Percentiles are useful to provide context to a stat, but it’s good to keep in mind the uncertainty in their values.
Looking Ahead
I spent so much time thinking about modeling percentiles, that I shouldn’t move on so quickly after just looking at isolation plays. But at the same time, I have another idea I’ve been meaning to look at:
Model
Here’s the full model. It’s a hierarchical Poisson model. I had a persistent bug while working on it, and while trying to fix the bug I ended up making a variety of improvements. For example, I used poisson_log
directly instead of coding it myself.
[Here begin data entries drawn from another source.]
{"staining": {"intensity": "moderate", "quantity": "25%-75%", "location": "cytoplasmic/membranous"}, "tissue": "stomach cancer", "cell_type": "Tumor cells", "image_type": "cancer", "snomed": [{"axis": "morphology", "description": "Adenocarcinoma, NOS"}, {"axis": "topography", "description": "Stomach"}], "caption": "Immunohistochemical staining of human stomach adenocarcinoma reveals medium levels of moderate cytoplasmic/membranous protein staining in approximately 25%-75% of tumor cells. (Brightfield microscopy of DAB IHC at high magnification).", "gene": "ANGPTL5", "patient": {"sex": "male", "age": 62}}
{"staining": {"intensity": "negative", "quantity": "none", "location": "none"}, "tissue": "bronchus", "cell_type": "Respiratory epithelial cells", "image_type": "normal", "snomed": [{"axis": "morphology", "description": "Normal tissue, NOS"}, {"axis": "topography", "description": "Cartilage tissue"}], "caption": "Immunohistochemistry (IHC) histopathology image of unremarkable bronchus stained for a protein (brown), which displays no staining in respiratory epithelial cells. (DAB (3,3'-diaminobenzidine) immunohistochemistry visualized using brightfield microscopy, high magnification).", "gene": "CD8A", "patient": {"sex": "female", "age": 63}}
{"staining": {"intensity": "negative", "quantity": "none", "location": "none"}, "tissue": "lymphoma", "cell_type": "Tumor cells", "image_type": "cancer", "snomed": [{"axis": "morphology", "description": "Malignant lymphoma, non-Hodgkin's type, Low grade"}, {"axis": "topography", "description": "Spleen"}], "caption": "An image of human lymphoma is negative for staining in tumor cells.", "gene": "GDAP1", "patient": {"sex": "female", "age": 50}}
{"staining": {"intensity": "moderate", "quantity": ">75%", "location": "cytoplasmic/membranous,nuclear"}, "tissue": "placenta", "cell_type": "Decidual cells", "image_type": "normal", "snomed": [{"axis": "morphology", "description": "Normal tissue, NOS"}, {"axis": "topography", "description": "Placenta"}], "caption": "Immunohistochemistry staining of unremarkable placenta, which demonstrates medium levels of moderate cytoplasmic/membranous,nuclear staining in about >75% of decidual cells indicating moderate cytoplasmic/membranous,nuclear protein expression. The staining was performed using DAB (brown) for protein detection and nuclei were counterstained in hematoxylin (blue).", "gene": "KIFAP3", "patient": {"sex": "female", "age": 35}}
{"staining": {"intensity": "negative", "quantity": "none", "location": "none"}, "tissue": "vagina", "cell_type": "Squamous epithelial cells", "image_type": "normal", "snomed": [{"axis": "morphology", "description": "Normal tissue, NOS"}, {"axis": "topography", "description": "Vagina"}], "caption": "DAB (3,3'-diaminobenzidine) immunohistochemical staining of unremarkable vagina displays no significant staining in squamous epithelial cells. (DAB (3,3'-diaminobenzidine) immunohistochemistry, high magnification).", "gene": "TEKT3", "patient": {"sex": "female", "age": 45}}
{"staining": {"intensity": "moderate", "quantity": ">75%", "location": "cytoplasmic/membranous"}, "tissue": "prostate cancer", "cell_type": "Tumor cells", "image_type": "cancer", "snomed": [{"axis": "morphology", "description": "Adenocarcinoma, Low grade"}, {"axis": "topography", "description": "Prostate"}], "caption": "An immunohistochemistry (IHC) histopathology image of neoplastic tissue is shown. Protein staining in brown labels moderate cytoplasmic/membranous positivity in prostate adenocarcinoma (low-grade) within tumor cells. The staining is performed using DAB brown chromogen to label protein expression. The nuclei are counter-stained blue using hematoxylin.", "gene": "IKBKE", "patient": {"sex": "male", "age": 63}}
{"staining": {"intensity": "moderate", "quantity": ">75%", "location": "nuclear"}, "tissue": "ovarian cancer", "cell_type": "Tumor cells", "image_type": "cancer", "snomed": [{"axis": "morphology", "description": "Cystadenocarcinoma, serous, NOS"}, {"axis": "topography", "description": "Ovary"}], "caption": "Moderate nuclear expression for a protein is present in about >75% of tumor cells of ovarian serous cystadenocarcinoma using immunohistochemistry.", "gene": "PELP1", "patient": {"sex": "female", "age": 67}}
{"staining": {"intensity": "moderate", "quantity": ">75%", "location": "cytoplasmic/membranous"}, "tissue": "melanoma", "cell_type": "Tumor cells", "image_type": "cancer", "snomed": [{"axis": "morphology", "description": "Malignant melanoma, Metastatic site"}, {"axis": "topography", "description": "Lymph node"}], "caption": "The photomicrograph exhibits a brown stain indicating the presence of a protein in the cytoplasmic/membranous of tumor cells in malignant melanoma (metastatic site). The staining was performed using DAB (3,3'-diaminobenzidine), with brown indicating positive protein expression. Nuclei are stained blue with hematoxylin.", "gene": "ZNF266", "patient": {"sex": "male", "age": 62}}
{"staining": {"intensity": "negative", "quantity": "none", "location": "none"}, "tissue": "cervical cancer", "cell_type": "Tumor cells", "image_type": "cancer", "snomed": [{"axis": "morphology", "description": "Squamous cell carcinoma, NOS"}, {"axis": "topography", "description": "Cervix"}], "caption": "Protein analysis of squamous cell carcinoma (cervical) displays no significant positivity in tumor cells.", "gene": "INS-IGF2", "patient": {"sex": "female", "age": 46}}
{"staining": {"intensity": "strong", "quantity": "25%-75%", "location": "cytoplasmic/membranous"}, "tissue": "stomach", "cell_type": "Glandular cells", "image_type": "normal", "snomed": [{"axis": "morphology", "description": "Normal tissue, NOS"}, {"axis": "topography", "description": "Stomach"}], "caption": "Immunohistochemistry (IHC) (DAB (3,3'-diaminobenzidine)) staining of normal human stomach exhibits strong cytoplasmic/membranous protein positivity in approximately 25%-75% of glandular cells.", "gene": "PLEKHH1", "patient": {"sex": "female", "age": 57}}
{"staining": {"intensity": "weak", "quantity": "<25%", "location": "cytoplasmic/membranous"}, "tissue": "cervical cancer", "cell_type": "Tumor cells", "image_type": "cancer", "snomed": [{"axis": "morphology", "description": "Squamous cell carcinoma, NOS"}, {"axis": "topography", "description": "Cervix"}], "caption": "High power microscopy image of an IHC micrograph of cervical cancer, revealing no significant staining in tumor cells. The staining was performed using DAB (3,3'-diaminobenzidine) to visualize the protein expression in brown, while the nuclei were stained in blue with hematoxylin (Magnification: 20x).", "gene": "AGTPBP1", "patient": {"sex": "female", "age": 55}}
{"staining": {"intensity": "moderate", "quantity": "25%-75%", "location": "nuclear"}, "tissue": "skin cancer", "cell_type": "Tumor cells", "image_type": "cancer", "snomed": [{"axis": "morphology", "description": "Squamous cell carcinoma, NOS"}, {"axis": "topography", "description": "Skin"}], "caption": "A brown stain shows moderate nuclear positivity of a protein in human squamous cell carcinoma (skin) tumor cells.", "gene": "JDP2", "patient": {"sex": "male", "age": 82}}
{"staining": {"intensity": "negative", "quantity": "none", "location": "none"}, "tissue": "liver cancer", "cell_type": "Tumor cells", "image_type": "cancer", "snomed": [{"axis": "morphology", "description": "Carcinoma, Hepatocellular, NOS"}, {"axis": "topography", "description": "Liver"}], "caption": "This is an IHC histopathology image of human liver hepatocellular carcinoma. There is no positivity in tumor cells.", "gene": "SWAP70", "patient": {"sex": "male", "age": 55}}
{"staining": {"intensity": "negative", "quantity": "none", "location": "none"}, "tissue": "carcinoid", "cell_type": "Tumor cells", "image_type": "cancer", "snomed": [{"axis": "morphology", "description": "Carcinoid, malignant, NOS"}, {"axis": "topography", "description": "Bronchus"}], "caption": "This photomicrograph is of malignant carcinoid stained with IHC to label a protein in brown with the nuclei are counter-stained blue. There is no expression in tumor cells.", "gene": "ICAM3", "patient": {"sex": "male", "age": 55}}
And I made the hierarchical parameter’s mean 0.
data {
int<lower=0> n_players;
int n_poss[n_players];
int n_points[n_players];
int y;
}
parameters {
real lambda[n_players];
real alpha;
real<lower=0> lambda_sigma;
}
model {
lambda_sigma ~ cauchy(0, 5);
alpha ~ normal(0, 10);
for (player in 1:n_players) {
lambda[player] ~ normal(0, lambda_sigma);
n_points[player] ~ poisson_log(log(n_poss[player]) + alpha + lambda[player]);
}
}
generated quantities {
int y_hat;
int n_points_hat[n_players];
real ppp[n_players];
y_hat = 5;
for (player in 1:n_players) {
n_points_hat[player] = poisson_log_rng(log(n_poss[player]) + alpha + lambda[player]);
ppp[player] = n_points_hat[player] * 1.0 / n_poss[player];
}
}
At some point in my life, I decided to called credible intervals confidence intervals. If the person you’re talking to knows the difference, they’re knowledgeable to understand that you wouldn’t go through the process of using a fully Bayesian model just to report confidence intervals. And if the person you’re talking to doesn’t know the difference, then there’s no need to get bogged down in the details.